== Extract provided
The light sat either directly on top of the post, or at the end of a pylon sprouting from its roof to give the light more height and prominence.
According to some, the cupola housing the light was inspired by Sir John Soane's design for the lantern on top of the Dulwich Picture Gallery mausoleum.
(Soane's design for his own family tomb in St Pancras Churchyard influenced Sir Giles Gilbert Scott's design of the K2 and K6 pubic telephone boxes. That's a different story, but you can compare the K2 and K6 in my video Smithfield's Red Phone Boxes.)
The telephone in the police call posts could be accessed by the upper of their three doors. Helpfully, this door on the eight remaining call posts in the City now has a sign informing the public that it is no longer operational and advising: "Please use nearby payphone".
The middle door opened down like a bureau to provide a horizontal writing surface. Inside the bottom door was a storage cupboard, which contained a first aid kit and other items.
Some PCs in the Smithfield market area used these cupboards to store cuts of meat until it was time to go home at the end of their shift.
The eight call posts are not to be confused with the much larger police call box that was adopted by the BBC's Doctor Who as the TARDIS. That call box, from 1929, was made from concrete and took up a lot of space.
A smaller design, known as the PA1, was designed for national use, but not used in London. The PA2, introduced in the 1930s, and the similar but lighter PA3, introduced in 1958, were used in the capital (not only in the City). According to Historic England, the call posts in the City of London date from c.1935 or earlier.
The man responsible for the design of the larger call box and the smaller call posts was a Scottish architect named Gilbert Mackenzie Trench, who was surveyor to the Metropolitan Police from 1920 to 1945.
The introduction of hand-held radios made the call posts obsolete and most were decommissioned in the late 1960s. According to notes I made at the City of London Police Museum in 2019 (sadly, now closed), the City Police continued to use call boxes until the 1980s.
Most of the decommissioned units were removed and many were subsequently sold. A firm of conservators, Rupert Harris Conservation Ltd, restored the eight call posts in the City, although its website does not say when this work was done.
====
◆ Tasks to perform:
[1] Answer each question from the text on police call posts.
(a) What was kept inside the bottom door?
(b) Who designed both the larger call box and the smaller call posts?
(c) What made the call posts obsolete?
[2] The text on police call posts describes each door on a post. List all of the doors, and give the use the text states for each one.
[3] Write out the part of the text on police call posts starting with "The introduction of" and going on through "work was done.".
== Provided data
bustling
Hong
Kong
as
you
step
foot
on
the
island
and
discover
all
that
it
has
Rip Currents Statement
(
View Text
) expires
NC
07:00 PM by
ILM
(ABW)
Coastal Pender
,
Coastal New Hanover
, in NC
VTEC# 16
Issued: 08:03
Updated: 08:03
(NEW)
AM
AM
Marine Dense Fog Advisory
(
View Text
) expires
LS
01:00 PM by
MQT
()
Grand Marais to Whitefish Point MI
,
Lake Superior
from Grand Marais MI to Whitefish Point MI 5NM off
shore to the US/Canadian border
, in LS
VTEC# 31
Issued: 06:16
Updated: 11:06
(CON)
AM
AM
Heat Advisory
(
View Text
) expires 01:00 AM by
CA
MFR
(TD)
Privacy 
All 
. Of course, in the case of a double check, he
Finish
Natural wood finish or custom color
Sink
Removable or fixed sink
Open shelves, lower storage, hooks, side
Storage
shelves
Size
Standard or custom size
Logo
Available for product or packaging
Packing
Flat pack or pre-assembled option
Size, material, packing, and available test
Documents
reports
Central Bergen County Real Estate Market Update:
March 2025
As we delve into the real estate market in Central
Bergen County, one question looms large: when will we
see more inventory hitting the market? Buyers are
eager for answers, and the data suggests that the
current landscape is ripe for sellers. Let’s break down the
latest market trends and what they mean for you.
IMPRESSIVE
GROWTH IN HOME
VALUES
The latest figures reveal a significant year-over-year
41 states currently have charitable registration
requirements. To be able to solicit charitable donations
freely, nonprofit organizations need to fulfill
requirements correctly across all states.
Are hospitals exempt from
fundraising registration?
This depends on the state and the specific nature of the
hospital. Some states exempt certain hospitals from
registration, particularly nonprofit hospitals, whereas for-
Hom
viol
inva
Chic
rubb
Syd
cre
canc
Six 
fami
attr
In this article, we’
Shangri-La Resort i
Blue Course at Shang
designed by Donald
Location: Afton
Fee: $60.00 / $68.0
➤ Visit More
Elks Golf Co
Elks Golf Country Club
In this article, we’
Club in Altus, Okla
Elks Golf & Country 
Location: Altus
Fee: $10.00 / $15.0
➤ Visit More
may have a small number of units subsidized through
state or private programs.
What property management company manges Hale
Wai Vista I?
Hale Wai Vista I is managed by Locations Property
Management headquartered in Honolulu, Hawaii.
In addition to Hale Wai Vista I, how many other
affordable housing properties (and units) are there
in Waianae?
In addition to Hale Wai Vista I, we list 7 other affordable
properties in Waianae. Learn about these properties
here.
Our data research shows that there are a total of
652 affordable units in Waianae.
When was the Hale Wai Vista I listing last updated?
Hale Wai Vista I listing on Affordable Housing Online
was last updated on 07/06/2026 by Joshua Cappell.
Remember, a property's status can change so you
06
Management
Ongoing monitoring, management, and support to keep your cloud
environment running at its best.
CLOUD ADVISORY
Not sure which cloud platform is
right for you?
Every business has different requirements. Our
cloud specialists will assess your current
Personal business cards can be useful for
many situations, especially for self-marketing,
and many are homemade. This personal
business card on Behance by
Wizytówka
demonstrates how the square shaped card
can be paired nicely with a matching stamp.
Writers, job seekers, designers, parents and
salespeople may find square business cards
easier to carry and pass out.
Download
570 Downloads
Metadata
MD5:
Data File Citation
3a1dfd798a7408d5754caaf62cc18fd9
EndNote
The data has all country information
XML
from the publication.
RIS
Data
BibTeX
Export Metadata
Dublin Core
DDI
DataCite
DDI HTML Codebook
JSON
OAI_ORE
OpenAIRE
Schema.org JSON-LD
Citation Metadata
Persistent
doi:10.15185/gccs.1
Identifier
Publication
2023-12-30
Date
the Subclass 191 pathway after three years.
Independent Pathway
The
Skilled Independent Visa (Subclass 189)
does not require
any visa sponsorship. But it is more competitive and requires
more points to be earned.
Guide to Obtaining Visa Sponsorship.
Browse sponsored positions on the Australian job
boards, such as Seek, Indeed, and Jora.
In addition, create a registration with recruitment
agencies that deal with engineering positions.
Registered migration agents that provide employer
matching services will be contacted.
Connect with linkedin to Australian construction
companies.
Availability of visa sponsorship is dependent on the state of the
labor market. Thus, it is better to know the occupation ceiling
====
◆ Expected responses:
[1]
(a) A first aid kit and other items were kept in a storage cupboard inside the bottom door.
(b) Gilbert Mackenzie Trench, a Scottish architect who was surveyor to the Metropolitan Police from 1920 to 1945, designed them.
(c) The introduction of hand-held radios made them obsolete.

[2]
- Upper door: gave access to the telephone.
- Middle door: opened down like a bureau to provide a horizontal writing surface.
- Bottom door: held a storage cupboard containing a first aid kit and other items.

[3]
The introduction of hand-held radios made the call posts obsolete and most were decommissioned in the late 1960s. According to notes I made at the City of London Police Museum in 2019 (sadly, now closed), the City Police continued to use call boxes until the 1980s.
Most of the decommissioned units were removed and many were subsequently sold. A firm of conservators, Rupert Harris Conservation Ltd, restored the eight call posts in the City, although its website does not say when this work was done.